Extracted records
══════════════════════════════

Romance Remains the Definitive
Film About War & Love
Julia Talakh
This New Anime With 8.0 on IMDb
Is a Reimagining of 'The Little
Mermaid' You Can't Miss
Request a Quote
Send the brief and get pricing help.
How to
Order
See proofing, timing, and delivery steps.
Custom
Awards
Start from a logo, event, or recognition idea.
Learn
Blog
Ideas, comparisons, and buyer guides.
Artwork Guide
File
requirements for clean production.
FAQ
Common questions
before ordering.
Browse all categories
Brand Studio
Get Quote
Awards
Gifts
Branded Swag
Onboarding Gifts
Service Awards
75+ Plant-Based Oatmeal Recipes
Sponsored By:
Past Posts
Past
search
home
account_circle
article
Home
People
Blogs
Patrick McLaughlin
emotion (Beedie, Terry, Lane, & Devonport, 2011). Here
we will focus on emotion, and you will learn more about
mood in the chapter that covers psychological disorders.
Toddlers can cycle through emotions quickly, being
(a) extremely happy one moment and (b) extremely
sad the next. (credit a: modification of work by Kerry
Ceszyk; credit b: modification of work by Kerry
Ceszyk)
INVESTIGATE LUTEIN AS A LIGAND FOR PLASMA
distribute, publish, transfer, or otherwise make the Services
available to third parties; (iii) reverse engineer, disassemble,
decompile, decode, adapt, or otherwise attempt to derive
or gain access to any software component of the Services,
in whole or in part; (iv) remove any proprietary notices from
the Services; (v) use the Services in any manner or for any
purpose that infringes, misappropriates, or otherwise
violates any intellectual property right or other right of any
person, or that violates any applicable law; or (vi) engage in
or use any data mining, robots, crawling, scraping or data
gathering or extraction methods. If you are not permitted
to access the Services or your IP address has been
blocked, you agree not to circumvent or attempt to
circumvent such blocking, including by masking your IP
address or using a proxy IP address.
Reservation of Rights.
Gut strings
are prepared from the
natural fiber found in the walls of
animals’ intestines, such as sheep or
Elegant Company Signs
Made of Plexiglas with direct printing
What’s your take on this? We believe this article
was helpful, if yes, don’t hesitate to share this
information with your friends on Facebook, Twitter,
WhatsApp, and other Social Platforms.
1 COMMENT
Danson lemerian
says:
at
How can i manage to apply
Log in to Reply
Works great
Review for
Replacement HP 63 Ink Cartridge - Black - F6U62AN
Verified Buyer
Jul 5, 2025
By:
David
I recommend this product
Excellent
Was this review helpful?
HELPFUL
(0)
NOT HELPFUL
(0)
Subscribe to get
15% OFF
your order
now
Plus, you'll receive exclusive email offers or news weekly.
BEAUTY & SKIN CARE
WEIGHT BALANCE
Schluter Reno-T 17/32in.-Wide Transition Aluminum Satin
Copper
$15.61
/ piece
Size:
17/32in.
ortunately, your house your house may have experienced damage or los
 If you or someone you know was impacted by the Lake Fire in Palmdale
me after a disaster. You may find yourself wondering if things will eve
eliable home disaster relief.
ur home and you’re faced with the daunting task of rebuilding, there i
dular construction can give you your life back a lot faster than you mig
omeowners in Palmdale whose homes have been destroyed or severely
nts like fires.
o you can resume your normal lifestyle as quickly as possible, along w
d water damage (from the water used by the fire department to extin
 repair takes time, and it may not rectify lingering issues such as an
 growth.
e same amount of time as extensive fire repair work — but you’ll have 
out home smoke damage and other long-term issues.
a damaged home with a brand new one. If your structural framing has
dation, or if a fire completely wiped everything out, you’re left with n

══════════════════════════════

» ABOUT THIS EXERCISE
Only a word-for-word repetition of the lines from the one containing "Made of Plexiglas with direct printing" to the final line of the data above counts as the answer.

» RESPONSE
Made of Plexiglas with direct printing
What’s your take on this? We believe this article
was helpful, if yes, don’t hesitate to share this
information with your friends on Facebook, Twitter,
WhatsApp, and other Social Platforms.
1 COMMENT
Danson lemerian
says:
at
How can i manage to apply
Log in to Reply
Works great
Review for
Replacement HP 63 Ink Cartridge - Black - F6U62AN
Verified Buyer
Jul 5, 2025
By:
David
I recommend this product
Excellent
Was this review helpful?
HELPFUL
(0)
NOT HELPFUL
(0)
Subscribe to get
15% OFF
your order
now
Plus, you'll receive exclusive email offers or news weekly.
BEAUTY & SKIN CARE
WEIGHT BALANCE
Schluter Reno-T 17/32in.-Wide Transition Aluminum Satin
Copper
$15.61
/ piece
Size:
17/32in.
ortunately, your house your house may have experienced damage or los
 If you or someone you know was impacted by the Lake Fire in Palmdale
me after a disaster. You may find yourself wondering if things will eve
eliable home disaster relief.
ur home and you’re faced with the daunting task of rebuilding, there i
dular construction can give you your life back a lot faster than you mig
omeowners in Palmdale whose homes have been destroyed or severely
nts like fires.
o you can resume your normal lifestyle as quickly as possible, along w
d water damage (from the water used by the fire department to extin
 repair takes time, and it may not rectify lingering issues such as an
 growth.
e same amount of time as extensive fire repair work — but you’ll have 
out home smoke damage and other long-term issues.
a damaged home with a brand new one. If your structural framing has
dation, or if a fire completely wiped everything out, you’re left with n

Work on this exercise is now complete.